TEXT BLOCK:
At no point in this is a database ever introduced. The word schema
makes one think of a database, but I think the OP only used it to say he
wanted something like it. He doesn't actually want a database schema.

Now for spreadsheets, as they store unstructured data whereas databases
store structured data, a schema-like outline would be well-nigh
impossible to generate. But some sort of filterable listing of formulae
would help a lot with the above scenario, and is what I have proposed.

I think this should be a feature request for Calc, personally.

Paul

Thank you, Paul. I have followed the convolutions of the discussion with
interest but you have more clearly presented what I tried to say in the
beginning. After much of the discussion I now see many of the difficulties
involved but I will follow your suggestion and see if I can phrase this
clearly enough to present it as a Calc feature request.
  I must express my thanks to all who contributed. It is this type of
interaction that can lead to a more useful product.

Paddy

Actually, the OP (me) started with Calc database because changes are
easy. Changes are still under way (field names, new fields, etc.), so
I'm using Base to access Calc, which gives me queries.

The next step is a real db, but I'm still sorting that out. I'm not
interested in RAM-resident, embedded for reasons pointed out in this
thread. As the db requirements become more clear (size, number of
users, structure), I'll decide. Could it be a future version of Base?
Possibly, depending on how it progresses over the rest of the year. I'm
looking for robust, good performance, reliable, and stright forward
setup (not necessarly easy, but not requiring a db phd).

Dave,

ASSIGNMENT: Reproduce word for word the part of the forum thread on Calc and databases that begins at the words "I must express" and stops after "version of Base?".

DATASET EXTRACT:
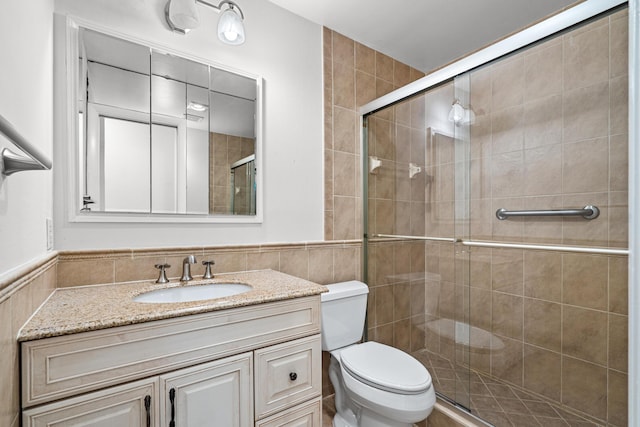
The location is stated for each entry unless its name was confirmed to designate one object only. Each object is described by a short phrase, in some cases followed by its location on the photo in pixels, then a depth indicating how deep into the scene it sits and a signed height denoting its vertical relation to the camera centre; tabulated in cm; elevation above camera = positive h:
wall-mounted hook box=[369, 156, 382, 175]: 213 +34
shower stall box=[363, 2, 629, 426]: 134 -7
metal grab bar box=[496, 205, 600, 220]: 142 +0
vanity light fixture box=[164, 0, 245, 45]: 141 +92
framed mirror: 130 +37
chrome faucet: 141 -26
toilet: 131 -76
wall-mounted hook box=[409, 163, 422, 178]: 200 +28
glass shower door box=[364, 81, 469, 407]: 182 -17
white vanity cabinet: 81 -51
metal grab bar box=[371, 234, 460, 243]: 185 -17
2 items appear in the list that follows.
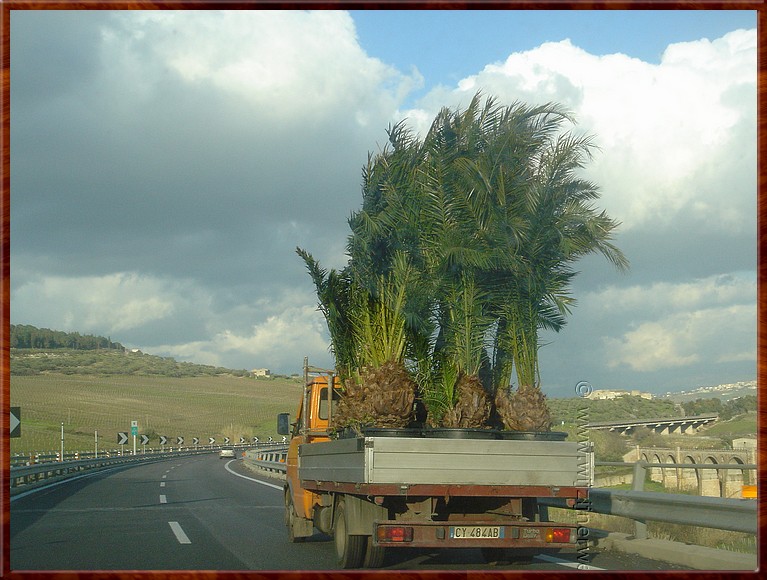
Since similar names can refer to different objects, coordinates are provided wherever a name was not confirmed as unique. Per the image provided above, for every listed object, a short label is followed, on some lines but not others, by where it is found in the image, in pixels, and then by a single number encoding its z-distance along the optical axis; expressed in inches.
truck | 348.5
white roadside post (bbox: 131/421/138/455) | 2479.9
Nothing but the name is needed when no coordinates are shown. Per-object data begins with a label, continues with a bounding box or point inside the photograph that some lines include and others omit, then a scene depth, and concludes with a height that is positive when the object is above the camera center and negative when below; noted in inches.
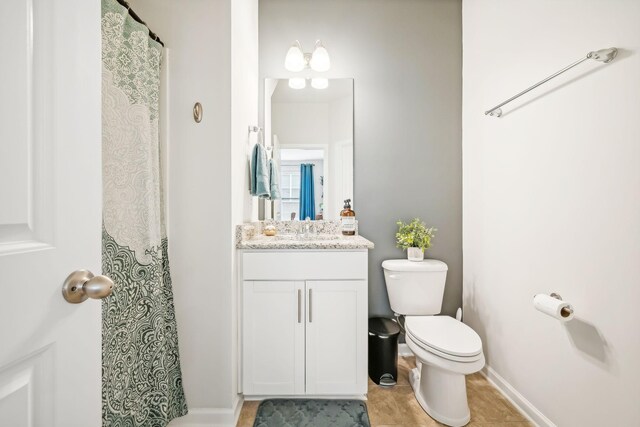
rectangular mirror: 85.5 +18.9
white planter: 80.8 -11.9
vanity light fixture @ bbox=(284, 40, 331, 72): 80.7 +41.4
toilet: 56.0 -25.9
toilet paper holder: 48.6 -16.5
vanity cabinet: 63.9 -24.6
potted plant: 81.0 -7.9
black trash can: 71.6 -35.4
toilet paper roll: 48.7 -16.3
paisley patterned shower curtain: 42.2 -4.1
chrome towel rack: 44.0 +23.4
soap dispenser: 81.6 -3.3
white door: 18.0 +0.1
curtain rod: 44.8 +31.2
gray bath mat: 59.4 -42.4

WORKED SOLUTION:
I must express my thanks to all who contributed. It is this type of
interaction that can lead to a more useful product.

Paddy

Actually, the OP (me) started with Calc database because changes are
easy. Changes are still under way (field names, new fields, etc.), so
I'm using Base to access Calc, which gives me queries.

The next step is a real db, but I'm still sorting that out. I'm not
interested in RAM-resident, embedded for reasons pointed out in this
thread. As the db requirements become more clear (size, number of
users, structure), I'll decide. Could it be a future version of Base?